# MATERIAL FOR THIS EXERCISE:
* begin *
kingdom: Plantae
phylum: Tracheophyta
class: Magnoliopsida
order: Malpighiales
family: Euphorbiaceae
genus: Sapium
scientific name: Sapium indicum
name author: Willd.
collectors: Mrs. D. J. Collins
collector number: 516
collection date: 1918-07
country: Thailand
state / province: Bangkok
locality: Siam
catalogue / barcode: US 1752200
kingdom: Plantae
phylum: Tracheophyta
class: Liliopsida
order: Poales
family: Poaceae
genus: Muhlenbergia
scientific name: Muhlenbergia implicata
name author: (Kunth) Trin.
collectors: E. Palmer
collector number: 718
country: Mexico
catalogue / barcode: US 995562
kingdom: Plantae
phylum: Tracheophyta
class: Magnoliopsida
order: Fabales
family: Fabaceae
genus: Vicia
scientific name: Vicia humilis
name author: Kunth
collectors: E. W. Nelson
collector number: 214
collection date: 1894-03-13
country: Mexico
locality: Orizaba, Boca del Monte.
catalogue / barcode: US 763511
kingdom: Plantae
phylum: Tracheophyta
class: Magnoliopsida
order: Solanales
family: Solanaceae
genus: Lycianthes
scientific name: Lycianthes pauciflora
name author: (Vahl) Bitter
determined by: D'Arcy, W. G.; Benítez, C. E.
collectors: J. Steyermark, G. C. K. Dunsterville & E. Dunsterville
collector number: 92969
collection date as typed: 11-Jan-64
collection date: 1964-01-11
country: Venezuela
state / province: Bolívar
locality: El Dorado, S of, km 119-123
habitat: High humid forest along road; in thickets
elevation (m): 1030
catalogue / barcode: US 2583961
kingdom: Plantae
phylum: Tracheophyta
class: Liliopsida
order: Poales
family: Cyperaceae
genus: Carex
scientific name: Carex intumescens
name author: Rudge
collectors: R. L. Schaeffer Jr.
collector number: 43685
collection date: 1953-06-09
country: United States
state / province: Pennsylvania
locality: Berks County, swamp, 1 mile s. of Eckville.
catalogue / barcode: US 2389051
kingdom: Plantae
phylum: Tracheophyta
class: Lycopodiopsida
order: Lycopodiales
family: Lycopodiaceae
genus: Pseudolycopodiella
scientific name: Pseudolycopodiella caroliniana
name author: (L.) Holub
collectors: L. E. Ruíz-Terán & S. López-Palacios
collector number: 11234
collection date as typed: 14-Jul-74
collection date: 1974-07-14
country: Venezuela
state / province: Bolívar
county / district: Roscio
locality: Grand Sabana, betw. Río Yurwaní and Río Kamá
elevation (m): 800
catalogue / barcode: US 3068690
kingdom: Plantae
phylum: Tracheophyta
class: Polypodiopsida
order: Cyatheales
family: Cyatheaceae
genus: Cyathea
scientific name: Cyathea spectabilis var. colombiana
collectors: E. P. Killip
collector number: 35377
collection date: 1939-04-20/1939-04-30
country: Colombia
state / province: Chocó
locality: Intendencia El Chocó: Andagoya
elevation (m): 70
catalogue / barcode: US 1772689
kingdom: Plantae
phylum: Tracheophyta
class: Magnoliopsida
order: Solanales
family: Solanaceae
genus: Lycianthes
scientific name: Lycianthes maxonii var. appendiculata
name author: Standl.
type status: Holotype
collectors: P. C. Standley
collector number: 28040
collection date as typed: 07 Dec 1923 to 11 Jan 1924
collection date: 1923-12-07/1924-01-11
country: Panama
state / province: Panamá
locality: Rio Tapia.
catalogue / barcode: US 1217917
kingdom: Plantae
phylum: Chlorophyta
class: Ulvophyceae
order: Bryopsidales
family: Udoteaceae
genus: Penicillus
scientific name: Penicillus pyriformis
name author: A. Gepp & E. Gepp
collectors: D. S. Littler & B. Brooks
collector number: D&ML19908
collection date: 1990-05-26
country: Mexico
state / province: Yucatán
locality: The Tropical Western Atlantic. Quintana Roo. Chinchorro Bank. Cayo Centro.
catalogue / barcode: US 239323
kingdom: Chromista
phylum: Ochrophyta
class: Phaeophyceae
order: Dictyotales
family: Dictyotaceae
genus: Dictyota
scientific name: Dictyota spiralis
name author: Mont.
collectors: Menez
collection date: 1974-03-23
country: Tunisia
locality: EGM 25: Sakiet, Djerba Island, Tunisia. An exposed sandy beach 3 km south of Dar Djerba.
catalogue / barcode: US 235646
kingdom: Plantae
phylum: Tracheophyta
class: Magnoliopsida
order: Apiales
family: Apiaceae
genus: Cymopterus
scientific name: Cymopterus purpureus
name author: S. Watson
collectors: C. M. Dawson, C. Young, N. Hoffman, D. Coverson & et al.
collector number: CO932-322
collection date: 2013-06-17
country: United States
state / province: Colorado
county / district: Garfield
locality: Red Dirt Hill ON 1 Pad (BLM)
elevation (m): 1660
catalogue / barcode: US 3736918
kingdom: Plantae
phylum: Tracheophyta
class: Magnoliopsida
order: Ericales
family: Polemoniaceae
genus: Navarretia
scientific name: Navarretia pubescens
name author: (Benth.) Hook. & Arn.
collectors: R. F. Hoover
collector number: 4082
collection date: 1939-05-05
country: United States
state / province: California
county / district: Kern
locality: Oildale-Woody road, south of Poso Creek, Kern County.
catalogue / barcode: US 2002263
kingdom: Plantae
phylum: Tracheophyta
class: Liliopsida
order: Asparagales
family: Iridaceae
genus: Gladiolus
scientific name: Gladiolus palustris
* end *
# WORK REQUIRED:
Print the records verbatim, from the line containing "collector number: 11234" through the line containing "genus: Dictyota", inclusive.

# REPLY:
collector number: 11234
collection date as typed: 14-Jul-74
collection date: 1974-07-14
country: Venezuela
state / province: Bolívar
county / district: Roscio
locality: Grand Sabana, betw. Río Yurwaní and Río Kamá
elevation (m): 800
catalogue / barcode: US 3068690
kingdom: Plantae
phylum: Tracheophyta
class: Polypodiopsida
order: Cyatheales
family: Cyatheaceae
genus: Cyathea
scientific name: Cyathea spectabilis var. colombiana
collectors: E. P. Killip
collector number: 35377
collection date: 1939-04-20/1939-04-30
country: Colombia
state / province: Chocó
locality: Intendencia El Chocó: Andagoya
elevation (m): 70
catalogue / barcode: US 1772689
kingdom: Plantae
phylum: Tracheophyta
class: Magnoliopsida
order: Solanales
family: Solanaceae
genus: Lycianthes
scientific name: Lycianthes maxonii var. appendiculata
name author: Standl.
type status: Holotype
collectors: P. C. Standley
collector number: 28040
collection date as typed: 07 Dec 1923 to 11 Jan 1924
collection date: 1923-12-07/1924-01-11
country: Panama
state / province: Panamá
locality: Rio Tapia.
catalogue / barcode: US 1217917
kingdom: Plantae
phylum: Chlorophyta
class: Ulvophyceae
order: Bryopsidales
family: Udoteaceae
genus: Penicillus
scientific name: Penicillus pyriformis
name author: A. Gepp & E. Gepp
collectors: D. S. Littler & B. Brooks
collector number: D&ML19908
collection date: 1990-05-26
country: Mexico
state / province: Yucatán
locality: The Tropical Western Atlantic. Quintana Roo. Chinchorro Bank. Cayo Centro.
catalogue / barcode: US 239323
kingdom: Chromista
phylum: Ochrophyta
class: Phaeophyceae
order: Dictyotales
family: Dictyotaceae
genus: Dictyota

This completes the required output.